▸ **What is required**
From the records below, copy out exactly the lines from the one containing "Данные отправляются в учетные" to the one containing "Формат данных учетной", both included. Add nothing else.

Stored entries:
:::::

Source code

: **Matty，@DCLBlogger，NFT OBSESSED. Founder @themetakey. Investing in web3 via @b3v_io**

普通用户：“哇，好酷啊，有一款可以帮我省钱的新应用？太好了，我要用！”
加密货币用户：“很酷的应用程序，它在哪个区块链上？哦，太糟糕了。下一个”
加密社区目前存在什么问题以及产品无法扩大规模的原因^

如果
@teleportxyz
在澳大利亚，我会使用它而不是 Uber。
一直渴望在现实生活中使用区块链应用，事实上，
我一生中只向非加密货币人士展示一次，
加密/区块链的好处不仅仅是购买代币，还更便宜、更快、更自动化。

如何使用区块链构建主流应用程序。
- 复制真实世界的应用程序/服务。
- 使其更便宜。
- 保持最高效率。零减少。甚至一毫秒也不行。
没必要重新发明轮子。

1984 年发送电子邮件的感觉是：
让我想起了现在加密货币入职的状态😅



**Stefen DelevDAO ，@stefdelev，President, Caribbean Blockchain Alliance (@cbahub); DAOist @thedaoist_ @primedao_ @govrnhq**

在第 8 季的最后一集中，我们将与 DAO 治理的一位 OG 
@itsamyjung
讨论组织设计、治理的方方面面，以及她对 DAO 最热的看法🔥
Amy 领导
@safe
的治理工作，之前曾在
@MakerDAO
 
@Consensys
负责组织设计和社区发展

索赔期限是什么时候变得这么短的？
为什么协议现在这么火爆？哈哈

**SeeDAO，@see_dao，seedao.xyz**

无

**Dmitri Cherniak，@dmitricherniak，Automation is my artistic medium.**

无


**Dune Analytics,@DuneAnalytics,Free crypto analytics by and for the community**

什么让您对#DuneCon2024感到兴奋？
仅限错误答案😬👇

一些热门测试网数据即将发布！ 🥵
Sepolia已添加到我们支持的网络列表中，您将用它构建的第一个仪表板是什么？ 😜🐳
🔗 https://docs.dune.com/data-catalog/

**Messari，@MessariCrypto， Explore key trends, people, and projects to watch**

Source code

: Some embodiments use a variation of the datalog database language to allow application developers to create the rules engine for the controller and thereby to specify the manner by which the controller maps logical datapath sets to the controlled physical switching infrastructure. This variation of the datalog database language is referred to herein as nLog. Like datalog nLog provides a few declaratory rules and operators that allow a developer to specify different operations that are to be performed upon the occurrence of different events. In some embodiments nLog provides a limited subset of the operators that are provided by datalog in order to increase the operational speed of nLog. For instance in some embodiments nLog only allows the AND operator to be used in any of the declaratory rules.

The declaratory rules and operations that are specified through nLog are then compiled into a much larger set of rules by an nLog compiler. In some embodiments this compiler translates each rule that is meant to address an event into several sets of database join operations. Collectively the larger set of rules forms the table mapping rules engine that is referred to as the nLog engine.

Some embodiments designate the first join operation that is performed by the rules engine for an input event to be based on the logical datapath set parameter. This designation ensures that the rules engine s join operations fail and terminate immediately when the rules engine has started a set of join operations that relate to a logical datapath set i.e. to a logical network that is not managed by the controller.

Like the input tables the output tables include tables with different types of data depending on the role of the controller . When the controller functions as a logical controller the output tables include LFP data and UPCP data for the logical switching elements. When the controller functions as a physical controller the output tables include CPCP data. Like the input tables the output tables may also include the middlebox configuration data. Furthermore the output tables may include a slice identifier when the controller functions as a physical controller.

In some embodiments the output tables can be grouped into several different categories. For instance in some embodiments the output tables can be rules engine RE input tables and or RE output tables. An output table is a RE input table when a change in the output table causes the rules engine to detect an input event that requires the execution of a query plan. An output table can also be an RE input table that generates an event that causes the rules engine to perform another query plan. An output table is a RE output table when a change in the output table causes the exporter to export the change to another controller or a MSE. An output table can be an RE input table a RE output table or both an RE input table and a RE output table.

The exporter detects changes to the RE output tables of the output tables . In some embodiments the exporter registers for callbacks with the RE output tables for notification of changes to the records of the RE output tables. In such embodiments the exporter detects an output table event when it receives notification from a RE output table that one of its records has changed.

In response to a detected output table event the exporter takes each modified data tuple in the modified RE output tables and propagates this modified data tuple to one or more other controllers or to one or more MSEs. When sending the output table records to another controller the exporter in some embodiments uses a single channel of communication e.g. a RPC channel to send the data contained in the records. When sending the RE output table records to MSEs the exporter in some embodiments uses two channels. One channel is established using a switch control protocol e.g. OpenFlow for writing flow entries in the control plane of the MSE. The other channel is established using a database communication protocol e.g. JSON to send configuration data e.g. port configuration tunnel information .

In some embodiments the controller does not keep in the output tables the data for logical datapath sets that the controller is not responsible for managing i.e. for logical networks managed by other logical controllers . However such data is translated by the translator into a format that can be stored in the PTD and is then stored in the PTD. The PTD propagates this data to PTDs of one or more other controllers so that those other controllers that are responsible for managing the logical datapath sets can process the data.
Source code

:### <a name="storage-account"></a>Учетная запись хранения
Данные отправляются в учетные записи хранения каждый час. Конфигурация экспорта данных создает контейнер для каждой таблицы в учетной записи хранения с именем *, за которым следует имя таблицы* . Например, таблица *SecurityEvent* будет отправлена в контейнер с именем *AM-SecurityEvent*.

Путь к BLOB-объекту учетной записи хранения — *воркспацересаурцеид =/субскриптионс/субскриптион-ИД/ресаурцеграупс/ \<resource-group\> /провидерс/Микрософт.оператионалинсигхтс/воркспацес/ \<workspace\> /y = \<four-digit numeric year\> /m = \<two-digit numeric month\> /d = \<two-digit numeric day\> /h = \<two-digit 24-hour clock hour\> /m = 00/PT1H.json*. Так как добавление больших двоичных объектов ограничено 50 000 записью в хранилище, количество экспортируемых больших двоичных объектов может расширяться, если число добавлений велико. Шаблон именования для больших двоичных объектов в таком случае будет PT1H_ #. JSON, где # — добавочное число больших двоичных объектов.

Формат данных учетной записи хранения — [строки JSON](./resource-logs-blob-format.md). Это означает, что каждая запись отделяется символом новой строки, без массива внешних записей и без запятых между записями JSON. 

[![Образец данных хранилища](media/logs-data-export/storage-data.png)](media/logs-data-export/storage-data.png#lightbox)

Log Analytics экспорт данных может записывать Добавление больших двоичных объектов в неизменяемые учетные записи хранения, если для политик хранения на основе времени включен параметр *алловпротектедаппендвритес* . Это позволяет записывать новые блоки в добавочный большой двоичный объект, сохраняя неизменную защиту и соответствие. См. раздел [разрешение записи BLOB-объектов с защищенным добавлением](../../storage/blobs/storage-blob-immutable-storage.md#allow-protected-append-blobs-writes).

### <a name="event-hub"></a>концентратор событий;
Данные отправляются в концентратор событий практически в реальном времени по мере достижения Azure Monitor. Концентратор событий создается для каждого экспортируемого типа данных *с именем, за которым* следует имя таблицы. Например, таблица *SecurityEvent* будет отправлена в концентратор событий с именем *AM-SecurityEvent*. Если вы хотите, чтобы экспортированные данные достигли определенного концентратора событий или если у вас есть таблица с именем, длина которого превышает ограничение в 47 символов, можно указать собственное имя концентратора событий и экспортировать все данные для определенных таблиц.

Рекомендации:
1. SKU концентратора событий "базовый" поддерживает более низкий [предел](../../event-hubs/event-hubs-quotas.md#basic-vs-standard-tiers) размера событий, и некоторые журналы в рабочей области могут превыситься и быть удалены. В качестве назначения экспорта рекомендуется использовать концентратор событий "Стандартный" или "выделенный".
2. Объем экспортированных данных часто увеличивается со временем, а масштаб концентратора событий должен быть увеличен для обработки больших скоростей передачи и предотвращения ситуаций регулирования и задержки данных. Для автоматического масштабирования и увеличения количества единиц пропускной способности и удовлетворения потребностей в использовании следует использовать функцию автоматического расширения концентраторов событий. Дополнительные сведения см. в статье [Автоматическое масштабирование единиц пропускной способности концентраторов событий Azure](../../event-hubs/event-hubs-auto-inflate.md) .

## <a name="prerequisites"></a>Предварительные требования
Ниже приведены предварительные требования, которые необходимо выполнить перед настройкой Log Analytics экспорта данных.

:::::

▸ **Solution below**
Данные отправляются в учетные записи хранения каждый час. Конфигурация экспорта данных создает контейнер для каждой таблицы в учетной записи хранения с именем *, за которым следует имя таблицы* . Например, таблица *SecurityEvent* будет отправлена в контейнер с именем *AM-SecurityEvent*.

Путь к BLOB-объекту учетной записи хранения — *воркспацересаурцеид =/субскриптионс/субскриптион-ИД/ресаурцеграупс/ \<resource-group\> /провидерс/Микрософт.оператионалинсигхтс/воркспацес/ \<workspace\> /y = \<four-digit numeric year\> /m = \<two-digit numeric month\> /d = \<two-digit numeric day\> /h = \<two-digit 24-hour clock hour\> /m = 00/PT1H.json*. Так как добавление больших двоичных объектов ограничено 50 000 записью в хранилище, количество экспортируемых больших двоичных объектов может расширяться, если число добавлений велико. Шаблон именования для больших двоичных объектов в таком случае будет PT1H_ #. JSON, где # — добавочное число больших двоичных объектов.

Формат данных учетной записи хранения — [строки JSON](./resource-logs-blob-format.md). Это означает, что каждая запись отделяется символом новой строки, без массива внешних записей и без запятых между записями JSON. 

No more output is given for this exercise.